"Herbie è stato l’evoluzione dopo Bud Powell e Thelonius Monk, e ancora non ho sentito nessuno che sia andato più avanti di lui".
Miles Davis
Mi presento al cospetto di Sua Maestà Herbie Hancock come una giovane vergine pronta a immolarsi alle furie creative del Re della Fusione. Accompagnato dal fido compagno Rix, troviamo un Corzo Zanardelli particolarmente vivo e pulluleggiante nei pressi del Teatro Grande. Una piccola folla è incolonnata alla biglietteria (concerto sold-out) mentre, piano piano, un biscione umano sale la grandiosa scalinata che porta al foyer del Teatro. Ci accomodiamo in platea ai posti prenotati almeno un mese prima in attesa dell'evento (perchè proprio di evento bisogna parlare; mica capita tutti i giorni di avere un pezzo grosso come Herbie a Brescia). Il colpo d'occhio del Teatro è magnifico: sui palchi sono appollaiati più giovani che vecchi, quei giovani dall'aspetto un po' baldanzoso, quelli con la barbetta curata e gli occhiali trendy, quelli con i capelli fintamente caotici, quelli comunemente chiamati radical-chic, quelli coi soldi. E ci credo! Sborsare un cinquantino (minimo) per un concerto non è proprio da tutti!
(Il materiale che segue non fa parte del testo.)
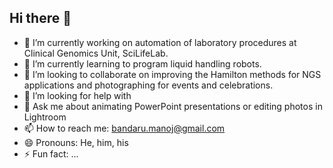 ## Hi there 👋

- 🔭 I’m currently working on automation of laboratory procedures at Clinical Genomics Unit, SciLifeLab.
- 🌱 I’m currently learning to program liquid handling robots.
- 👯 I’m looking to collaborate on improving the Hamilton methods for NGS applications and photographing for events and celebrations. 
- 🤔 I’m looking for help with 
- 💬 Ask me about animating PowerPoint presentations or editing photos in Lightroom
- 📫 How to reach me: bandaru.manoj@gmail.com
- 😄 Pronouns: He, him, his
- ⚡ Fun fact: ...

<!--
**Manoj-Bandaru/Manoj-Bandaru** is a ✨ _special_ ✨ repository because its `README.md` (this file) appears on your GitHub profile.

Here are some ideas to get you started:

- 🔭 I’m currently working on ...
- 🌱 I’m currently learning ...
- 👯 I’m looking to collaborate on ...
- 🤔 I’m looking for help with ...
- 💬 Ask me about ...
- 📫 How to reach me: ...
- 😄 Pronouns: ...
- ⚡ Fun fact: ...
-->
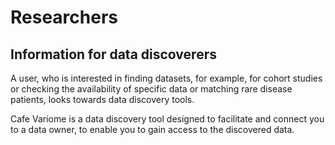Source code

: # Researchers

## Information for data discoverers

A user, who is interested in finding datasets, for example, for cohort studies or checking the availability of specific data or matching rare disease patients, looks towards data discovery tools.

Cafe Variome is a data discovery tool designed to facilitate and connect you to a data owner, to enable you to gain access to the discovered data.

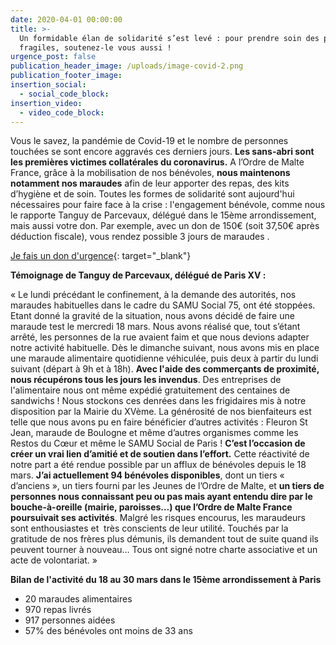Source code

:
```yaml
---
date: 2020-04-01 00:00:00
title: >-
  Un formidable élan de solidarité s’est levé : pour prendre soin des plus
  fragiles, soutenez-le vous aussi !
urgence_post: false
publication_header_image: /uploads/image-covid-2.png
publication_footer_image:
insertion_social:
  - social_code_block:
insertion_video:
  - video_code_block:
---
```


Vous le savez, la pand&eacute;mie de Covid-19 et le nombre de personnes touch&eacute;es se sont encore aggrav&eacute;s ces derniers jours. **Les sans-abri sont les premi&egrave;res victimes collat&eacute;rales du coronavirus.** A l’Ordre de Malte France, gr&acirc;ce &agrave; la mobilisation de nos b&eacute;n&eacute;voles,&nbsp;**nous maintenons notamment nos maraudes**&nbsp;afin de leur apporter des repas, des kits d’hygi&egrave;ne et de soin. Toutes les formes de solidarit&eacute; sont aujourd'hui n&eacute;cessaires pour faire face &agrave; la crise : l'engagement b&eacute;n&eacute;vole, comme nous le rapporte Tanguy de Parcevaux, d&eacute;l&eacute;gu&eacute; dans le 15&egrave;me arrondissement, mais aussi votre don. Par exemple, avec un don de 150€ (soit 37,50€ apr&egrave;s d&eacute;duction fiscale), vous rendez possible 3 jours de maraudes .

[Je fais un don d'urgence](https://don.ordredemaltefrance.org/?cid=11&amp;reserved_code_origine=webcovid){: target="_blank"}

**T&eacute;moignage de Tanguy de Parcevaux, d&eacute;l&eacute;gu&eacute; de Paris XV :**

&laquo; Le lundi pr&eacute;c&eacute;dant le confinement, &agrave; la demande des autorit&eacute;s, nos maraudes habituelles dans le cadre du SAMU Social 75, ont &eacute;t&eacute; stopp&eacute;es. Etant donn&eacute; la gravit&eacute; de la situation, nous avons d&eacute;cid&eacute; de faire une maraude test le mercredi 18 mars. Nous avons r&eacute;alis&eacute; que, tout s’&eacute;tant arr&ecirc;t&eacute;, les personnes de la rue avaient faim et que nous devions adapter notre activit&eacute; habituelle. D&egrave;s le dimanche suivant, nous avons mis en place une maraude alimentaire quotidienne v&eacute;hicul&eacute;e, puis deux &agrave; partir du lundi suivant (d&eacute;part &agrave; 9h et &agrave; 18h). **Avec l'aide des commer&ccedil;ants de proximit&eacute;, nous r&eacute;cup&eacute;rons tous les jours les invendus**. Des entreprises de l'alimentaire nous ont m&ecirc;me exp&eacute;di&eacute; gratuitement des centaines de sandwichs \! Nous stockons ces denr&eacute;es dans les frigidaires mis &agrave; notre disposition par la Mairie du XV&egrave;me. La g&eacute;n&eacute;rosit&eacute; de nos bienfaiteurs est telle que nous avons pu en faire b&eacute;n&eacute;ficier d’autres activit&eacute;s : Fleuron St Jean, maraude de Boulogne et m&ecirc;me d’autres organismes comme les Restos du Cœur et m&ecirc;me le SAMU Social de Paris \! **C’est l’occasion de cr&eacute;er un vrai lien d’amiti&eacute; et de soutien dans l’effort.** Cette r&eacute;activit&eacute; de notre part a &eacute;t&eacute; rendue possible par un afflux de b&eacute;n&eacute;voles depuis le 18 mars. **J’ai actuellement 94 b&eacute;n&eacute;voles disponibles**, dont un tiers &laquo; d’anciens &raquo;, un tiers fourni par les Jeunes de l’Ordre de Malte, et **un tiers de personnes nous connaissant peu ou pas mais ayant entendu dire par le bouche-&agrave;-oreille (mairie, paroisses…) que l’Ordre de Malte France poursuivait ses activit&eacute;s**. Malgr&eacute; les risques encourus, les maraudeurs sont enthousiastes et &nbsp;tr&egrave;s conscients de leur utilit&eacute;. Touch&eacute;s par la gratitude de nos fr&egrave;res plus d&eacute;munis, ils demandent tout de suite quand ils peuvent tourner &agrave; nouveau… Tous ont sign&eacute; notre charte associative et un acte de volontariat. &raquo;

**Bilan de l'activit&eacute; du 18 au 30 mars dans le 15&egrave;me arrondissement &agrave; Paris**

* 20 maraudes alimentaires
* 970 repas livr&eacute;s
* 917 personnes aid&eacute;es
* 57% des b&eacute;n&eacute;voles ont moins de 33 ans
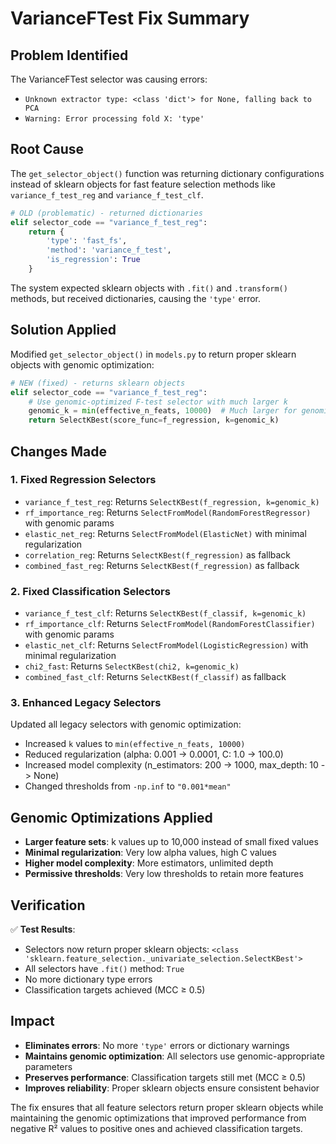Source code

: # VarianceFTest Fix Summary

## Problem Identified
The VarianceFTest selector was causing errors:
- `Unknown extractor type: <class 'dict'> for None, falling back to PCA`
- `Warning: Error processing fold X: 'type'`

## Root Cause
The `get_selector_object()` function was returning dictionary configurations instead of sklearn objects for fast feature selection methods like `variance_f_test_reg` and `variance_f_test_clf`.

```python
# OLD (problematic) - returned dictionaries
elif selector_code == "variance_f_test_reg":
    return {
        'type': 'fast_fs',
        'method': 'variance_f_test',
        'is_regression': True
    }
```

The system expected sklearn objects with `.fit()` and `.transform()` methods, but received dictionaries, causing the `'type'` error.

## Solution Applied
Modified `get_selector_object()` in `models.py` to return proper sklearn objects with genomic optimization:

```python
# NEW (fixed) - returns sklearn objects
elif selector_code == "variance_f_test_reg":
    # Use genomic-optimized F-test selector with much larger k
    genomic_k = min(effective_n_feats, 10000)  # Much larger for genomic data
    return SelectKBest(score_func=f_regression, k=genomic_k)
```

## Changes Made

### 1. Fixed Regression Selectors
- `variance_f_test_reg`: Returns `SelectKBest(f_regression, k=genomic_k)`
- `rf_importance_reg`: Returns `SelectFromModel(RandomForestRegressor)` with genomic params
- `elastic_net_reg`: Returns `SelectFromModel(ElasticNet)` with minimal regularization
- `correlation_reg`: Returns `SelectKBest(f_regression)` as fallback
- `combined_fast_reg`: Returns `SelectKBest(f_regression)` as fallback

### 2. Fixed Classification Selectors  
- `variance_f_test_clf`: Returns `SelectKBest(f_classif, k=genomic_k)`
- `rf_importance_clf`: Returns `SelectFromModel(RandomForestClassifier)` with genomic params
- `elastic_net_clf`: Returns `SelectFromModel(LogisticRegression)` with minimal regularization
- `chi2_fast`: Returns `SelectKBest(chi2, k=genomic_k)`
- `combined_fast_clf`: Returns `SelectKBest(f_classif)` as fallback

### 3. Enhanced Legacy Selectors
Updated all legacy selectors with genomic optimization:
- Increased `k` values to `min(effective_n_feats, 10000)`
- Reduced regularization (alpha: 0.001 -> 0.0001, C: 1.0 -> 100.0)
- Increased model complexity (n_estimators: 200 -> 1000, max_depth: 10 -> None)
- Changed thresholds from `-np.inf` to `"0.001*mean"`

## Genomic Optimizations Applied
- **Larger feature sets**: k values up to 10,000 instead of small fixed values
- **Minimal regularization**: Very low alpha values, high C values
- **Higher model complexity**: More estimators, unlimited depth
- **Permissive thresholds**: Very low thresholds to retain more features

## Verification
✅ **Test Results**:
- Selectors now return proper sklearn objects: `<class 'sklearn.feature_selection._univariate_selection.SelectKBest'>`
- All selectors have `.fit()` method: `True`
- No more dictionary type errors
- Classification targets achieved (MCC ≥ 0.5)

## Impact
- **Eliminates errors**: No more `'type'` errors or dictionary warnings
- **Maintains genomic optimization**: All selectors use genomic-appropriate parameters
- **Preserves performance**: Classification targets still met (MCC ≥ 0.5)
- **Improves reliability**: Proper sklearn objects ensure consistent behavior

The fix ensures that all feature selectors return proper sklearn objects while maintaining the genomic optimizations that improved performance from negative R² values to positive ones and achieved classification targets. 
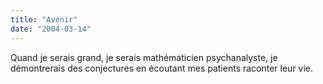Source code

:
 ```yaml
---
title: "Avenir"
date: "2004-03-14"
---
```


Quand je serais grand, je serais mathématicien psychanalyste, je démontrerais des conjectures en écoutant mes patients raconter leur vie.
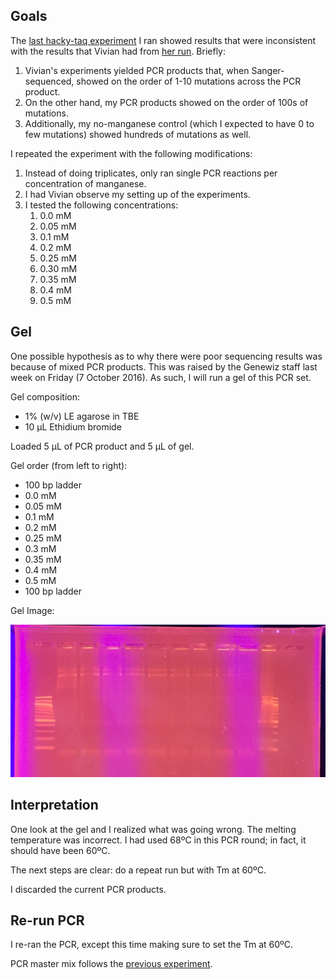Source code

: ## Goals

The [last hacky-taq experiment](../20161006-hackytaq-replicates/20161006-hackytaq-replicate.md) I ran showed results that were inconsistent with the results that Vivian had from [her run](../20160920-Taq-Mn-mutagenesis/20160912-mgcl2-taq-series.md). Briefly:

1. Vivian's experiments yielded PCR products that, when Sanger-sequenced, showed on the order of 1-10 mutations across the PCR product.
1. On the other hand, my PCR products showed on the order of 100s of mutations.
1. Additionally, my no-manganese control (which I expected to have 0 to few mutations) showed hundreds of mutations as well.

I repeated the experiment with the following modifications:

1. Instead of doing triplicates, only ran single PCR reactions per concentration of manganese.
1. I had Vivian observe my setting up of the experiments.
1. I tested the following concentrations:
    1. 0.0 mM
    1. 0.05 mM
    1. 0.1 mM
    1. 0.2 mM
    1. 0.25 mM
    1. 0.30 mM
    1. 0.35 mM
    1. 0.4 mM
    1. 0.5 mM

## Gel

One possible hypothesis as to why there were poor sequencing results was because of mixed PCR products. This was raised by the Genewiz staff last week on Friday (7 October 2016). As such, I will run a gel of this PCR set.

Gel composition:

- 1% (w/v) LE agarose in TBE
- 10 µL Ethidium bromide

Loaded 5 µL of PCR product and 5 µL of gel.

Gel order (from left to right):

- 100 bp ladder
- 0.0 mM
- 0.05 mM
- 0.1 mM
- 0.2 mM
- 0.25 mM
- 0.3 mM
- 0.35 mM
- 0.4 mM
- 0.5 mM
- 100 bp ladder

Gel Image:

![gel](./gel.jpg)

## Interpretation

One look at the gel and I realized what was going wrong. The melting temperature was incorrect. I had used 68ºC in this PCR round; in fact, it should have been 60ºC.

The next steps are clear: do a repeat run but with Tm at 60ºC.

I discarded the current PCR products.

## Re-run PCR

I re-ran the PCR, except this time making sure to set the Tm at 60ºC.

PCR master mix follows the [previous experiment](../20161006-hackytaq-replicates/20161006-hackytaq-replicate.md).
Ore nove e trenta, le luci si abbassano, lo spettacolo può avere inizio. E che spettacolo perlamadonna! A uno a uno entrano in scena James Genus al basso elettrico, Vinnie Colaiuta alla batteria, Lionel Loueke alla chitarra e, infine in un boato simil stadio, Herbie Hancock al pianoforte a coda. Tripudio, gioia massima, godimento puro. Due ore di totale immersione nel mondo complesso e stratificato e allungato e immaginifico del jazz fusion, due ore di fughe e controfughe, di assoli e virtuosità varie, due ore di sballo nel continuo flusso sonoro che i quattro forgiano sul palco. Una scaletta gustosa e cremosa, un sali e scendi di emozioni tra "Cantaloupe Island" e "Rock It", tra "Chameleon" e "Watermelon Man", tra pezzi in solitaria (mirabile il pezzo per chitarra e voce dell'artista del Benin Lionel Loueke che andrebbe approfondito anche nei suoi lavori da solista) e standing ovation per Herbie, rispettabilissimo e bellissimo signore di 74 anni che si diletta a girare il mondo con una classe da far invidia a migliaia di artisti. Non è da tutti imbracciare con dignità una pianola anni '80 e raccogliere un fiume di applausi.
Tutto perfetto, fin troppo. Una meravigliosa centrifuga in cui ogni spettatore viene gettato dentro e lasciato andare per minuti e minuti di apnea artistica, un lavaggio musicale che le nostre orecchie meriterebbero almeno una volta all'anno come un tagliando d'auto allo scadere dei 30.000 chilometri. Come dentro a uno shaker siamo sballottati furiosamente, ci ritroviamo a non capirci un cazzo, solo a tratti riusciamo ad aggrapparci a qualche nota conosciuta ma è solo un attimo, un respiro affannosso in un mare in tempesta, una caldissima tempesta tropicale.
Le due ore passano in un attimo. Arrivano i bis e i tris. Sgorgano gli applausi, si alzano i cori dalla platea e dai palchetti. E' finito. Si riaccendono le luci, si ritorna alla realtà, una realtà ancora sospesa e sognante. Un grandissimo concerto, di quelli che ricordemo a lungo, quelli difficili da mettere su carta perchè le emozioni hanno preso troppo il sopravvento.
Grande Herbie, per sempre nei nostri cuori.